Perhaps it was because the figures were so shocking that Finance Secretary John Swinney accused me of making them up.
We tell ourselves that we know the extent and effects of unemployment and lack of opportunities but, when these figures hit us in the face, as they did in the case of Mr Swinney last week, perhaps a natural reaction is to think they are not true.
But true they are. A total of 818 young people who applied to study engineering at Dundee and Angus College this autumn couldn't secure a place. In all, 1,179 students applied to study engineering; 361 were given a place and 818 were left without.
Why is engineering significant? It is a snapshot of our economic challenge in Scotland.

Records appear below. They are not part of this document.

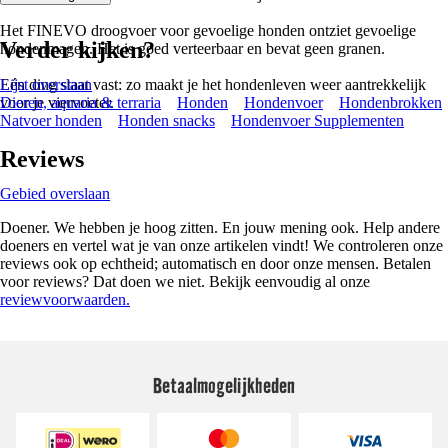
Het FINEVO droogvoer voor gevoelige honden ontziet gevoelige
Verder kijken?
hondenmagen. Het is goed verteerbaar en bevat geen granen.
Eén ding staat vast: zo maakt je het hondenleven weer aantrekkelijk
Lijst overslaan
voor je viervoeter.
Dieren, aquaria & terraria
Honden
Hondenvoer
Hondenbrokken
Natvoer honden
Honden snacks
Hondenvoer Supplementen
Reviews
Gebied overslaan
Doener. We hebben je hoog zitten. En jouw mening ook. Help andere
doeners en vertel wat je van onze artikelen vindt! We controleren onze
reviews ook op echtheid; automatisch en door onze mensen. Betalen
voor reviews? Dat doen we niet. Bekijk eenvoudig al onze
reviewvoorwaarden.
Betaalmogelijkheden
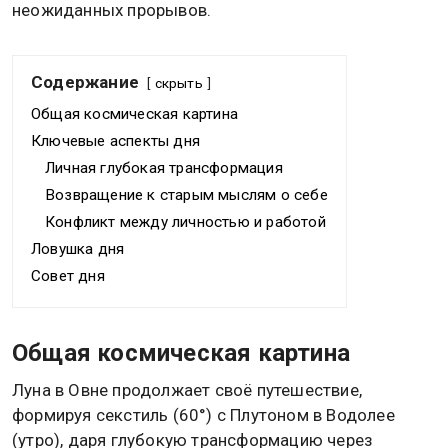
неожиданных прорывов.
Содержание
скрыть
Общая космическая картина
Ключевые аспекты дня
Личная глубокая трансформация
Возвращение к старым мыслям о себе
Конфликт между личностью и работой
Ловушка дня
Совет дня
Общая космическая картина
Луна в Овне продолжает своё путешествие,
формируя секстиль (60°) с Плутоном в Водолее
(утро), даря глубокую трансформацию через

The Institute for Public Policy Research (IPPR) reported last week that the UK needs an additional 87,000 engineering graduates by 2020. Engineering and the knowledge economy remain a massive opportunity for our economy and our young people; which takes me back to Dundee.
Dundee is a city with a proud engineering history, what with Timex watches and Spectrum computers. NCR designed and made ATMs here.

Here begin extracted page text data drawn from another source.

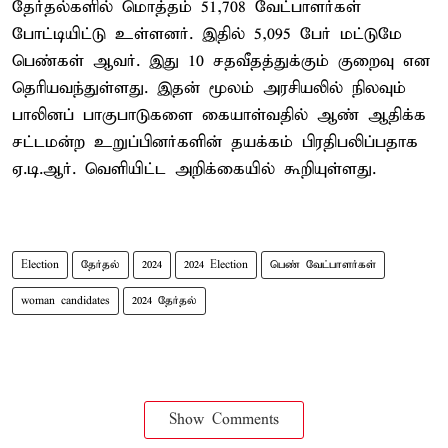
தேர்தல்களில் மொத்தம் 51,708 வேட்பாளர்கள்
போட்டியிட்டு உள்ளனர். இதில் 5,095 பேர் மட்டுமே
பெண்கள் ஆவர். இது 10 சதவீதத்துக்கும் குறைவு என
தெரியவந்துள்ளது. இதன் மூலம் அரசியலில் நிலவும்
பாலினப் பாகுபாடுகளை கையாள்வதில் ஆண் ஆதிக்க
சட்டமன்ற உறுப்பினர்களின் தயக்கம் பிரதிபலிப்பதாக
ஏ.டி.ஆர். வெளியிட்ட அறிக்கையில் கூறியுள்ளது.
Election
தேர்தல்
2024
2024 Election
பெண் வேட்பாளர்கள்
woman candidates
2024 தேர்தல்
Show Comments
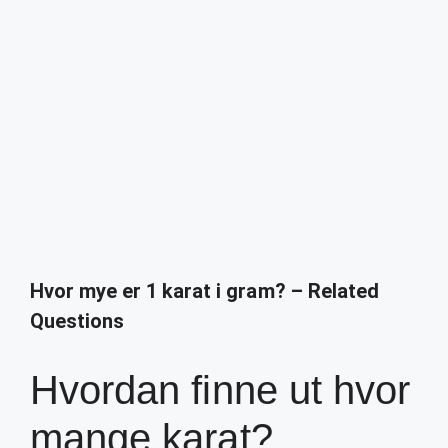
Hvor mye er 1 karat i gram? – Related
Questions
Hvordan finne ut hvor
mange karat?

Their leading engineers still operate from Dundee. There are good jobs for engineers in our communities. GA Engineering in Dundee employs scores of young people making parts for the oil and gas industry.
These are the jobs that college graduates could train for but there are not enough places to fill the demand from applicants or the demands of industry.
If the skills gap is as large as the IPPR has said, why can we not strategically invest in the skills and courses that the economy needs?
If the experts tell us that there will be jobs for engineering or IT graduates, should more places and more funding not become available to let young people train?
If these courses are more likely to lead to jobs, are these not the courses we should be multiplying? So why were there only 361 engineering places when this is such a priority for the economy and there could be jobs at the other end? Money is the answer.
This provides another snapshot of the lack of strategic thinking at Government level. The reality is that the college sector has never been a priority for the SNP.
They have denied it the funds required since coming to power in 2007 and have failed to see that colleges are the powerhouses for good jobs in communities where companies want to be based.
Anyone scanning the college engineering places will see an array of skills for oil and gas, welding, hydraulics, renewable energy and mechanics.
Young people in my community want these jobs. Clearly industry need the graduates.
This summer, I visited another youth employment project in Dundee. I spoke to a young man who had not long left the same school I attended in the city.
He had applied for a course in engineering at Dundee and Angus college but hadn't secured a place. He had the qualifications.
He was sitting studying his CV, trying to make improvements. I asked him what he would do until it was time for him to apply next year. He looked unsure. He just wanted to start college.
I would like Mr Swinney to go to that project and tell the young people there that he will make colleges a priority in his budget as it goes through Parliament.
And that he will look strategically at how we can match training investment to the skills needs of our economy and the employment needs of young people.
Also, that he and the SNP will take colleges more seriously, by considering them the powerhouses for modern industry and the most important places to solve youth unemployment.
I believe that,if the SNP start to give colleges the central place in our economy that its own Wood Commission recommended this year, fewer young people will be looking disconsolately at their CVs.